The description of how Marshall was instructed by his father to defend himself forcefully against anyone who dared call him by a derogatory racial slur is artfully rendered. And it is humorously amplified when Marshall describes working as a waiter and is called such a name by one of the clients who also tips him heavily. His subsequent wrestling with the question of honor vs. practicality forms a poignant, somewhat humorous, corollary to the paternal guidelines, and sets a tone for understanding how Marshall’s greatness derived from ardent sense of rightness that found expression through a sense of practicality and astuteness.
The play’s account of LBJ and his “negotiation” with Marshall about becoming a Supreme Court justice is vivid and Davenport does a fabulous job of embodying LBJ as well as Marshall.

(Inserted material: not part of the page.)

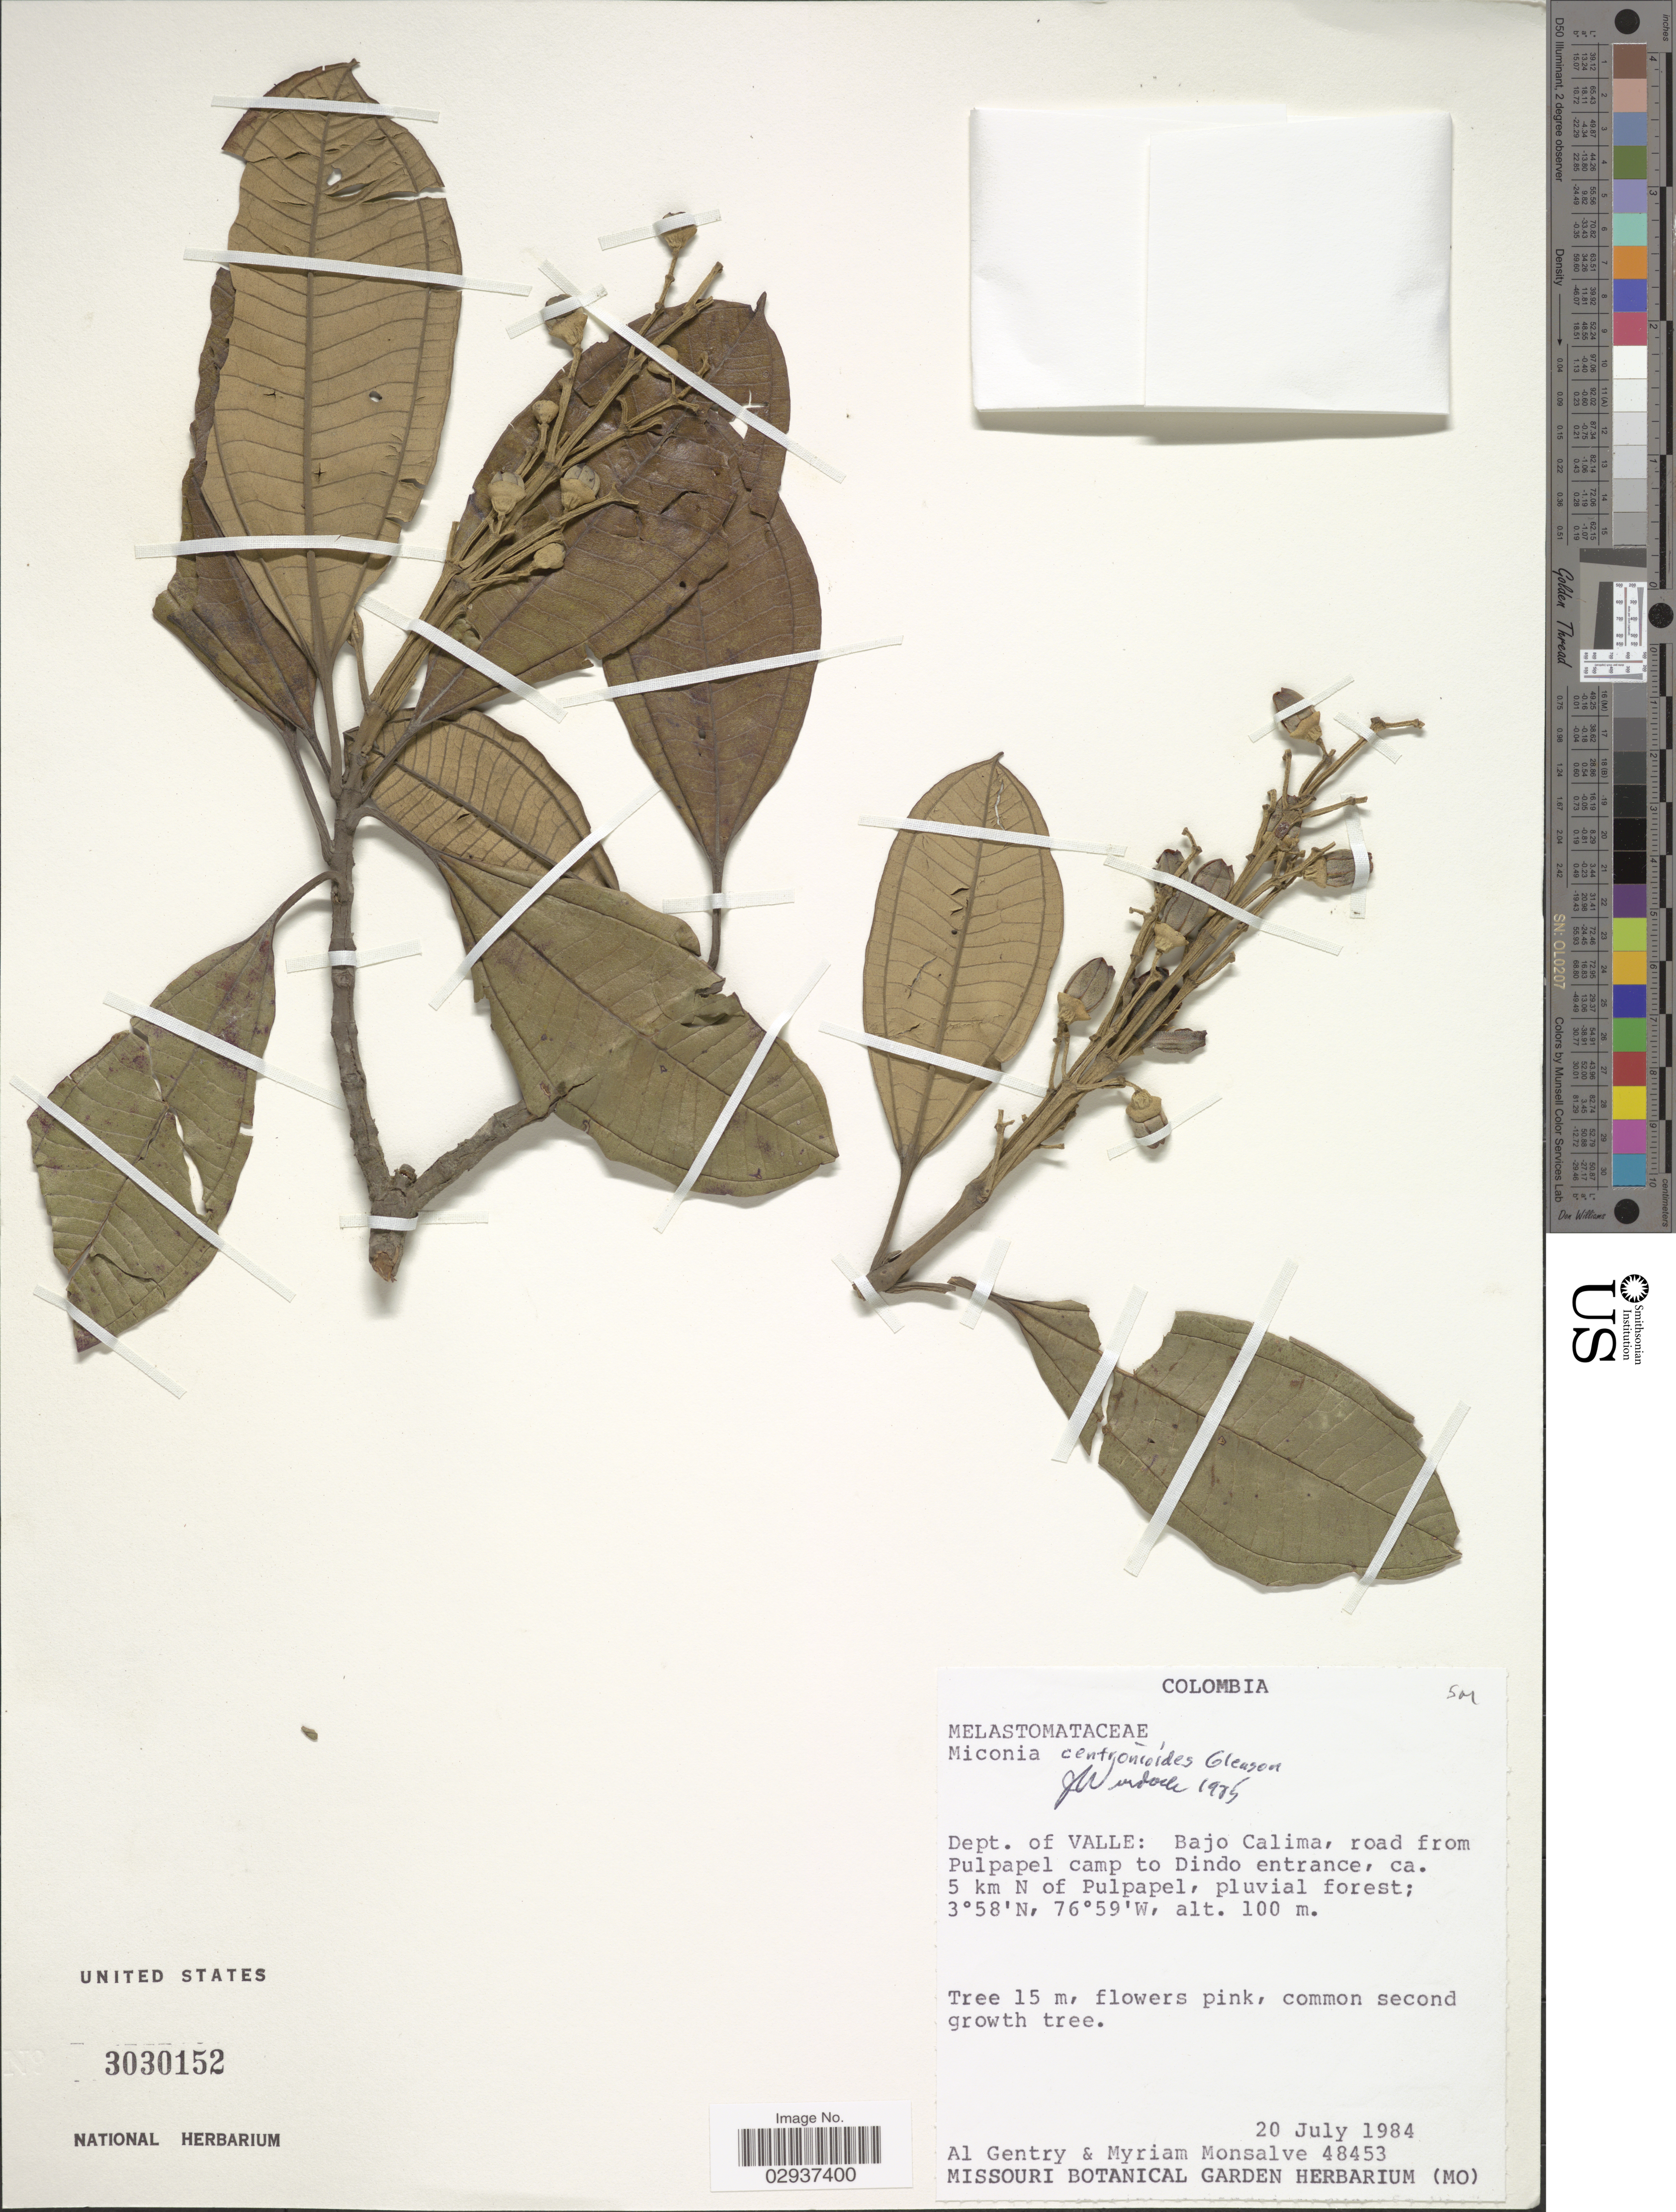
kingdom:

Johnny Lee Davenport has distinguished himself in many roles on Boston stages over the years, and his work in Thurgood offers a notable distillation of the capacities he has exhibited so effectively elsewhere.
Benny Sato Ambush, who directs the show, has offered, in conjunction with Johnny Lee Davenport’s masterful portrayal, a delicacy of dramatic and narrative depiction. Ambush directed last spring’s fabulous production of Lettice and Lovage at the Gloucester Stage Company, also very funny, touching and deftly rendered.
This account of Marshall, a notably articulate and thoughtful jurist and an honorable man, is a most welcome contribution in the darkness of this winter season, and the vivid and moving rendition given by Johnny Lee Davenport a wonderfully warm reminder of the inspiration offered by a great American whose striking accomplishments did not diminish his humanity nor his humility.